Dai Giochi al campionato: le ragazze del volley e quel «muro» diventato un ponte
Cinque angoli del Beck dai Giochi: la finale del tennis, le ragazze del volley, il ritiro della Carini, la Spagna del calcio, la Battocletti, la pallanuoto rapinata.

In attesa del campionato, Bercy beaucoup ai Giochi. Dalla tonsillite di Jannik Sinner alle lacrime di Gimbo Tamberi.
1. Se mi chiedete una cartolina universale, non sarà la Senna brodosa, e neppure l’irruzione hollywoodiana di Tom Cruise. E’ la finale del tennis, tra Novak Djokovic e Carlos Alcaraz: 37 anni il serbo, 21 lo spagnolo. Oltre che un incontro, uno scontro generazionale. Passato, presente e futuro recitati, frullati e distribuiti al ritmo di Guerre stellari: 7-6, 7-6 per Djokovic. Dal «Noli me tangere» di Gesù a Maria Maddalena al «Nole me tangere» di Claudio Lotito all’eroe del Roland Garros.
2. Se invocate, viceversa, un amarcord italico, le ultime, come non sempre succede, sono state le prime. Le ragazze del volley campionesse olimpiche, traduzione di «la storia sono loro». All’ora della pennica domenicale hanno sbranato le «State Unite». Appassionato di molto ed esperto di nulla, mi inchino a Julio Velasco, un tecnico al quale devo una della massime che più mi hanno commosso ed entusiasmato («Charlie Brown dice a Snoopy: “Un giorno moriremo tutti”. E Snoopy gli risponde: “Sì, ma tutti gli altri giorni no”»). A Paola Egonu, a Myriam Sylla, a Ekaterina Antropova, a Sarah Fahr, a tutta l’Italia meticcia e di radici mobili che hanno fatto del «muro» un ponte verso la vita (e non una fuga da essa). Vannacci, tiè.

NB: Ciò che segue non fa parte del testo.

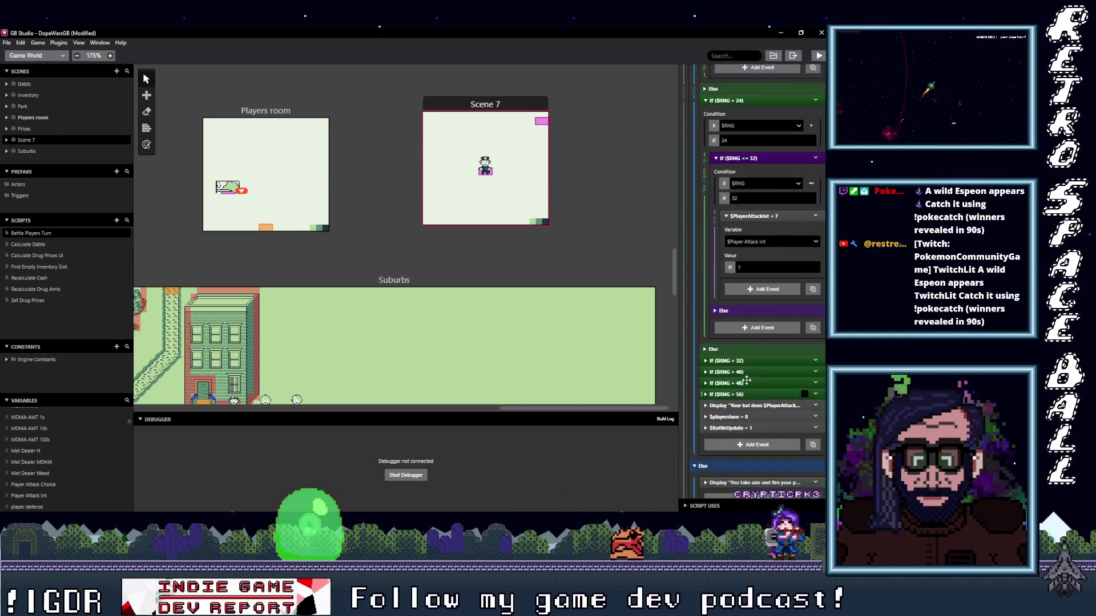
click(745, 361)
scroll(759, 368, down, 3)
drag(747, 392, 714, 392)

3. Chi si ritira, ha sempre torto. Per questo, zero ad Angela Carini che, dopo aver incassato un pugno di Imane Khelif, ha deciso di abbandonare. Che l’eccesso di testosterone abbia spinto la Federazione internazionale di Pugilato a bocciare l’algerina e il Cio a promuoverla, è contraddizione palese e grottesca. Sto con Khelif e con Francesco Damiani, argento a Los Angeles ‘84 tra i supermassimi, campione del mondo nel 1989 ed ex ct azzurro: «Pessima figura. Non so che cosa le sia scattato, ma non puoi salire sul ring e abbandonare al primo cazzotto. E dire: “Mi ha fatto malissimo”. E quando mai i pugni in faccia sono carezze?».
4. Che barba, la Spagna del calcio. Nell’ordine: la Champions con il Real di Carlo Ancelotti, poi l’Europeo con Luis de la Fuente, quindi l’Europeo under 19 con José Lana e, last but not least, l’oro olimpico con Santi Denia. Ecco: se escludiamo Carletto, non risultano né risaltano tecnici che abbiano creato o inventato qualcuno, qualcosa. Se mai, plasmato. E occhio ad Adrian Bernabé, 23 anni, mezzala del Parma e della «Roja»: ne scrissi proprio qui, su «Sport del Sud» in epoca non sospetta.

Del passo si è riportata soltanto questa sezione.